━━━ TEXTE FOURNI ━━━

2. Le bien pur et simple s'entend de deux manières. D'abord en ce sens qu'il est bon de toutes manières ; c'est ainsi que les vertus sont bonnes. Dans ce sens-là il n'y a ni milieu ni extrêmes. Mais dans un autre sens, on dit d'une chose qu'elle est bonne purement et simplement lorsqu'elle l'est absolument, c'est-à-dire selon sa nature, bien que par suite d'abus elle puisse devenir mauvaise ; c'est évident pour les richesses et les honneurs. Dans ce cas, il y a place pour des excès, des déficiences et un juste milieu, à cause des hommes qui peuvent en faire un bon ou un mauvais usage. C'est précisément le cas de la justice, qui concerne ces réalités absolument bonnes en elles-mêmes.
3. Entre la violence faite au prince, ou faite à une personne privée, la proportion est différente. C'est pourquoi l'égalité à rétablir par le châtiment n'est pas la même dans les deux cas. Il s'agit donc bien là d'une différence réelle, et non seulement rationnelle.
Objections
1. Il semble que non, car S. Augustin attribue à la justice de « secourir les malheureux ». Mais alors nous leur donnons ce qui est à nous et non ce qui est à eux. Donc l'acte de la justice ne consiste pas à rendre à chacun son dû.
2. Cicéron déclare que « la bienfaisance, qu'on peut appeler libéralité ou bénignité », appartient à la justice. Mais la libéralité consiste aussi à donner de son propre bien à quelqu'un, et non de ce qui lui appartient. Donc l'acte de la justice ne consiste pas à rendre à chacun son dû.
3. Il appartient à la justice non seulement de distribuer les ressources dans la mesure requise, mais encore de réprimer les actions injustes, comme les homicides, les adultères, etc. Mais rendre à chacun son dû ne concerne que la dispensation des ressources. Donc on ne signale pas suffisamment l'acte de la justice en disant qu'il consiste à rendre à chacun son dû.

━━━ ENREGISTREMENTS FOURNIS ━━━

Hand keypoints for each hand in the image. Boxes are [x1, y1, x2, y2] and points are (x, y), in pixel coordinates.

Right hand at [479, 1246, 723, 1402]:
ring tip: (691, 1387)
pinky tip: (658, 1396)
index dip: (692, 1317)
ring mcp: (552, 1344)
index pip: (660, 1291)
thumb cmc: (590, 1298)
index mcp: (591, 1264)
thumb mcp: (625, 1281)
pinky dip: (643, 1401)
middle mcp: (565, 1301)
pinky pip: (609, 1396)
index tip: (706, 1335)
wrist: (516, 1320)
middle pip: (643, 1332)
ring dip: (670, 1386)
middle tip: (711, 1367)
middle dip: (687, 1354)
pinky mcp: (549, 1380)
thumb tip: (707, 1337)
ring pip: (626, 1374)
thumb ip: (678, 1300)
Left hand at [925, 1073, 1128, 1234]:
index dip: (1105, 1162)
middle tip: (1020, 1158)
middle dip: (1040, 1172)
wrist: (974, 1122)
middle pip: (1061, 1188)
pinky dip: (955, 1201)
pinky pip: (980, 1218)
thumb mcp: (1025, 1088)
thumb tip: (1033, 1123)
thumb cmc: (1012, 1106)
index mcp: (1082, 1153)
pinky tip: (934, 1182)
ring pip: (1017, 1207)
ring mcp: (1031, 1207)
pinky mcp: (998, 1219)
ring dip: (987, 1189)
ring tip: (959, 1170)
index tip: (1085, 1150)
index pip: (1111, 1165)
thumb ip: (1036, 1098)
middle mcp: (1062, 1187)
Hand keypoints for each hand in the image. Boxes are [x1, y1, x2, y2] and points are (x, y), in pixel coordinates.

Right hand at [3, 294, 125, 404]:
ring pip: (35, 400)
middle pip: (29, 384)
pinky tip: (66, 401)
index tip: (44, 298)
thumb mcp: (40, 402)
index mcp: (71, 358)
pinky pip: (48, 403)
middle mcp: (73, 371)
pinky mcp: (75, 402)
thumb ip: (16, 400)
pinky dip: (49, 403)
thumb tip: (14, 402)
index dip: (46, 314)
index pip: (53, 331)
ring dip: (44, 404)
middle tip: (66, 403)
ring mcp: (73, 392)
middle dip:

━━━

→ VOS CONSIGNES: Recopiez intégralement, s'il vous plaît, le texte sur la justice donné plus haut, sans rien y changer.

→ RÉPONSE À L'EXERCICE:
2. Le bien pur et simple s'entend de deux manières. D'abord en ce sens qu'il est bon de toutes manières ; c'est ainsi que les vertus sont bonnes. Dans ce sens-là il n'y a ni milieu ni extrêmes. Mais dans un autre sens, on dit d'une chose qu'elle est bonne purement et simplement lorsqu'elle l'est absolument, c'est-à-dire selon sa nature, bien que par suite d'abus elle puisse devenir mauvaise ; c'est évident pour les richesses et les honneurs. Dans ce cas, il y a place pour des excès, des déficiences et un juste milieu, à cause des hommes qui peuvent en faire un bon ou un mauvais usage. C'est précisément le cas de la justice, qui concerne ces réalités absolument bonnes en elles-mêmes.
3. Entre la violence faite au prince, ou faite à une personne privée, la proportion est différente. C'est pourquoi l'égalité à rétablir par le châtiment n'est pas la même dans les deux cas. Il s'agit donc bien là d'une différence réelle, et non seulement rationnelle.
Objections
1. Il semble que non, car S. Augustin attribue à la justice de « secourir les malheureux ». Mais alors nous leur donnons ce qui est à nous et non ce qui est à eux. Donc l'acte de la justice ne consiste pas à rendre à chacun son dû.
2. Cicéron déclare que « la bienfaisance, qu'on peut appeler libéralité ou bénignité », appartient à la justice. Mais la libéralité consiste aussi à donner de son propre bien à quelqu'un, et non de ce qui lui appartient. Donc l'acte de la justice ne consiste pas à rendre à chacun son dû.
3. Il appartient à la justice non seulement de distribuer les ressources dans la mesure requise, mais encore de réprimer les actions injustes, comme les homicides, les adultères, etc. Mais rendre à chacun son dû ne concerne que la dispensation des ressources. Donc on ne signale pas suffisamment l'acte de la justice en disant qu'il consiste à rendre à chacun son dû.